Currently, work is organized by mounting the /usr partition in read-only mode, while the root partition is mounted in writable mode, and making changes is prohibited at the access rights level (“chattr +i /”). Integrity checking is carried out at the partition update stage, which does not allow identifying damage and changes made during operation without initiating a full scan of all data with the “ostree fsck” command.
The Composefs file system is implemented as an add-on over the OverlayFS and EROFS file systems already present in the kernel, and is optimized for efficient joint storage of the contents of several mounted disk images. EROFS (Extendable Read-Only File System) functionality meets Composefs requirements starting with Linux kernel version 5.15, and OverlayFS – starting with kernel 6.5. Composefs makes it possible to create multi-layer file systems in which arbitrary file system trees in read-only mode are superimposed on top of standard Linux file systems that act as a bottom layer.
What distinguishes Composefs from existing similar file systems is its support for sharing the contents of different disk images and the presence of functions for verifying the authenticity of read data.
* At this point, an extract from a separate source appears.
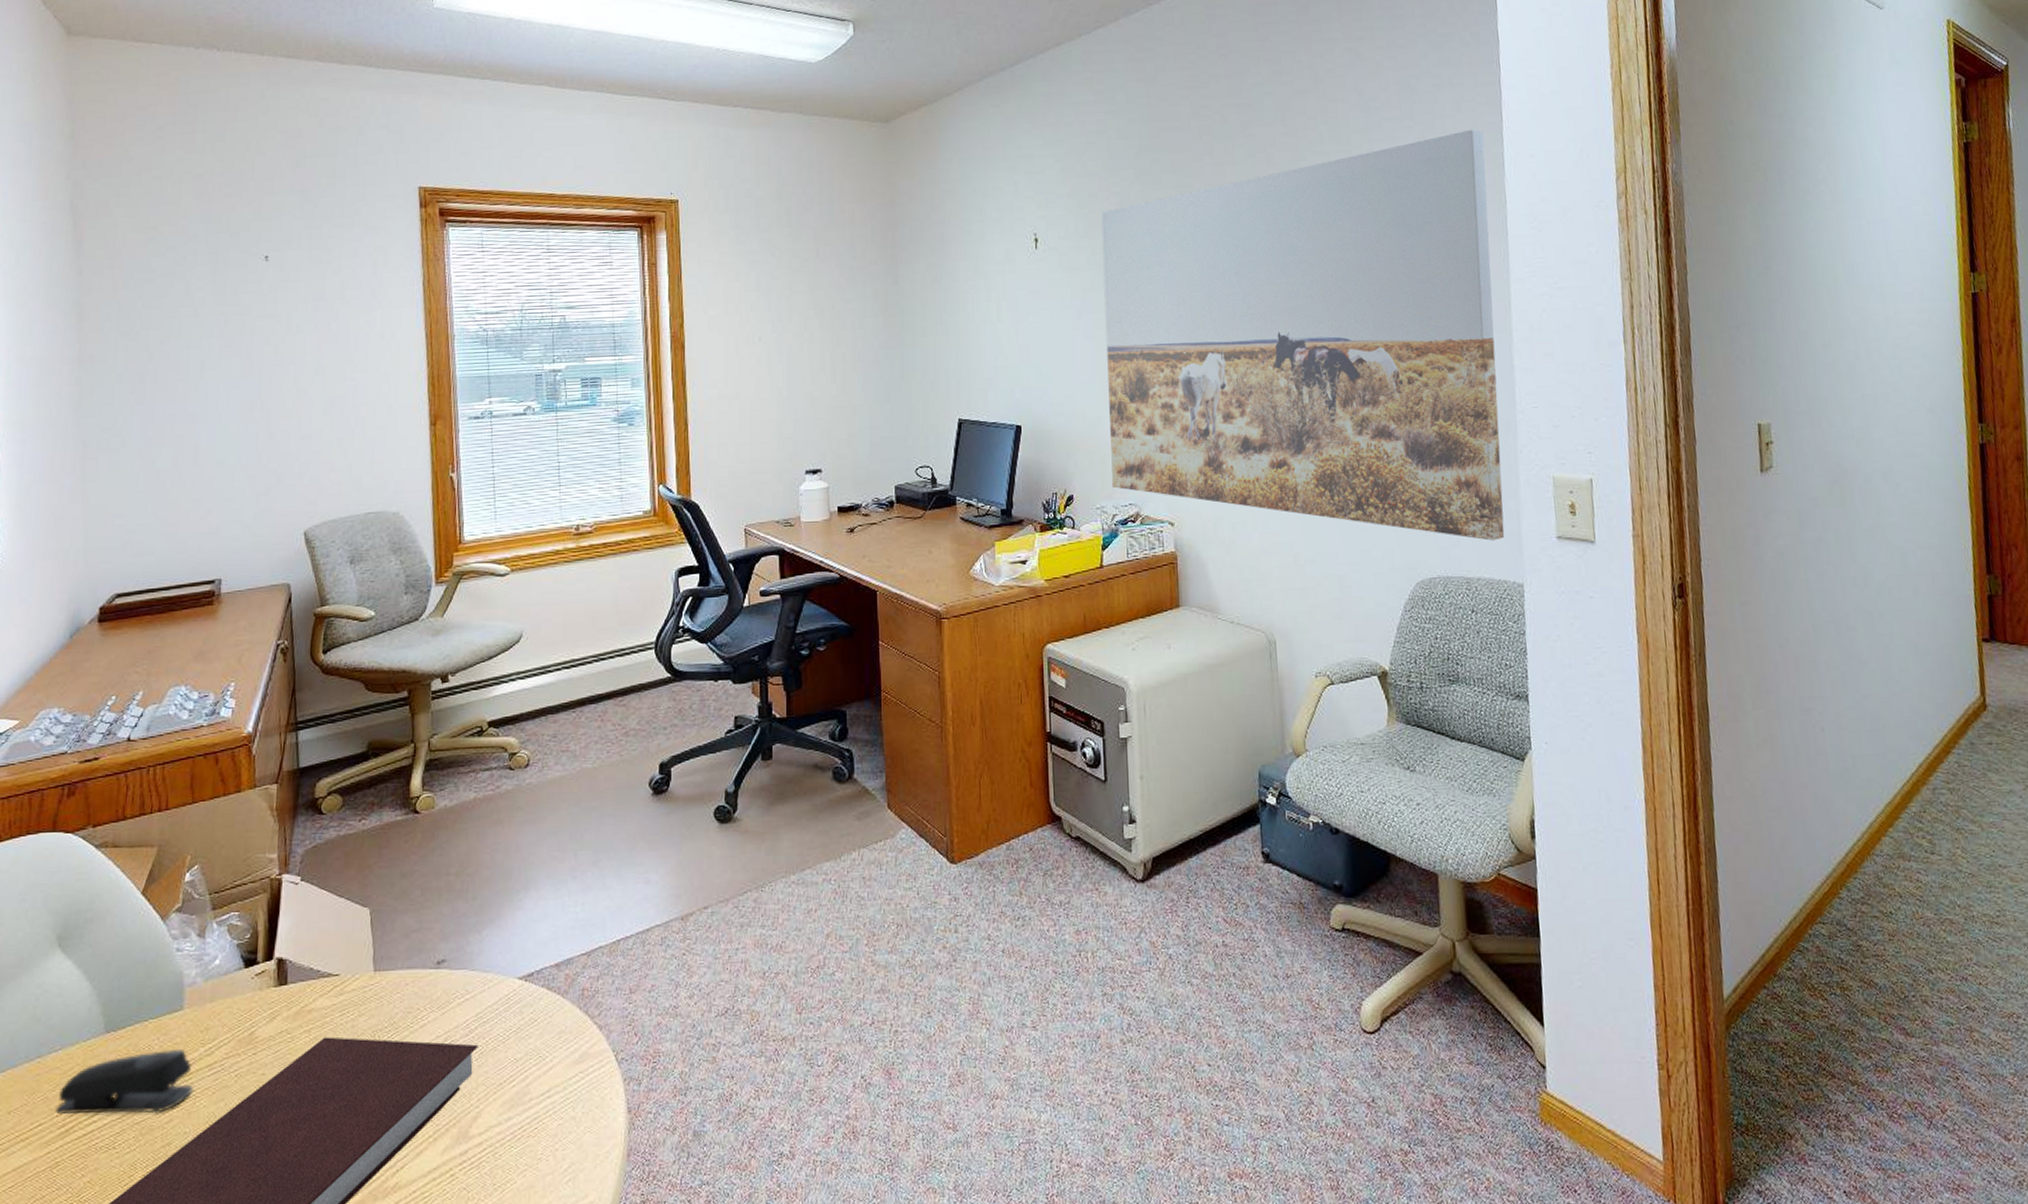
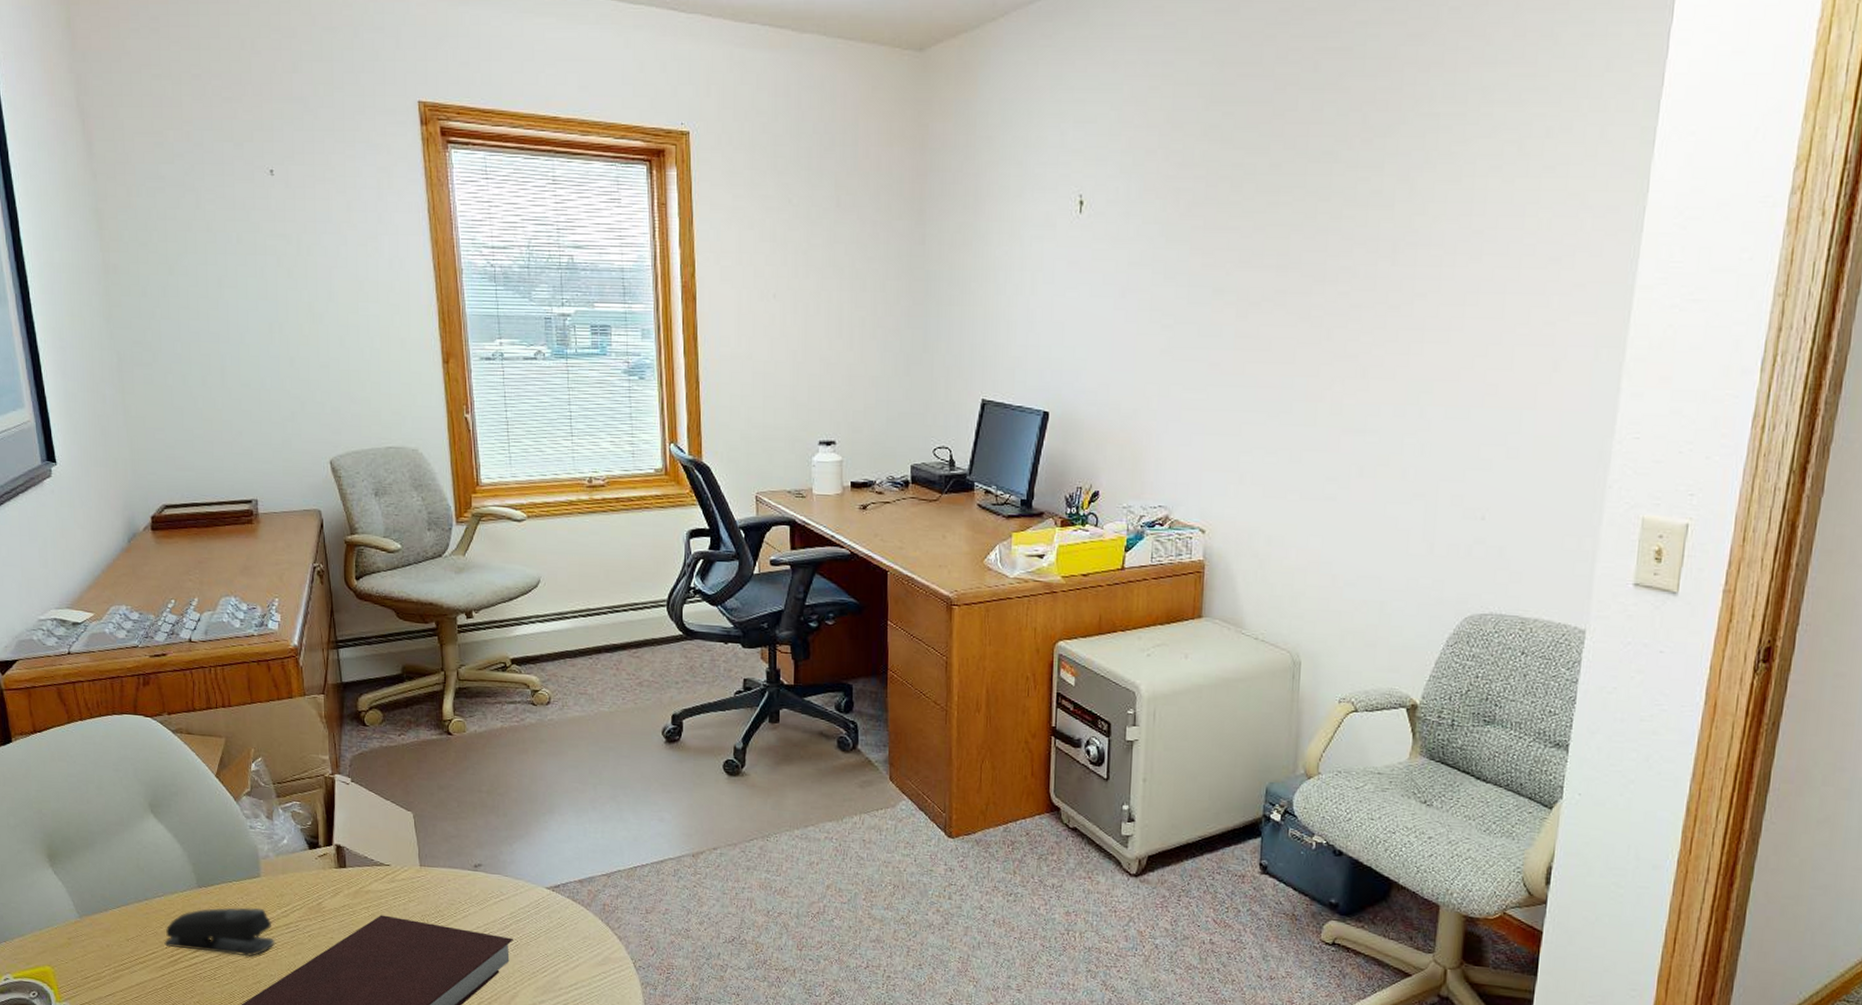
wall art: present [1101,129,1505,541] -> none [1141,94,1637,581]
Composefs uses a content-based storage model in which the primary identifier is not the file name, but a hash of the file's contents. This model provides deduplication and allows you to store only one copy of identical files found on different mounted partitions.
System images usually contain many generic files, and when using Composefs, each of these files will be shared by all mounted images, without resorting to tricks like forwarding using hard links. In this case, shared files are not only stored as one copy on disk, but also cost one entry in the page cache, which makes it possible to save both disk and RAM.
To save disk space, data and metadata in Composefs are separated and when mounted, a binary index is specified separately, which contains all file system metadata, file names, access rights and other information. Indexes with metadata are created for each FS image and stored in a separate file in the EROFS format (in loopback mode, an EROFS image is mounted, which contains only metadata). The files of all mounted images are stored in a common base directory in a regular file system (ext4, xfs, btrfs) and are associated with the image using the extended attribute rusted.overlay.redirect, on the basis of which OverlayFS finds the necessary files based on the content hash.
To verify the contents of individual files and the entire image under shared storage conditions, the fs-verity mechanism is used, which, when accessing files, checks the correspondence of the hashes specified in the binary index with the actual content – if an attacker makes a change to a file in the base directory or the data is damaged as a result of a failure, then such a reconciliation will reveal a discrepancy.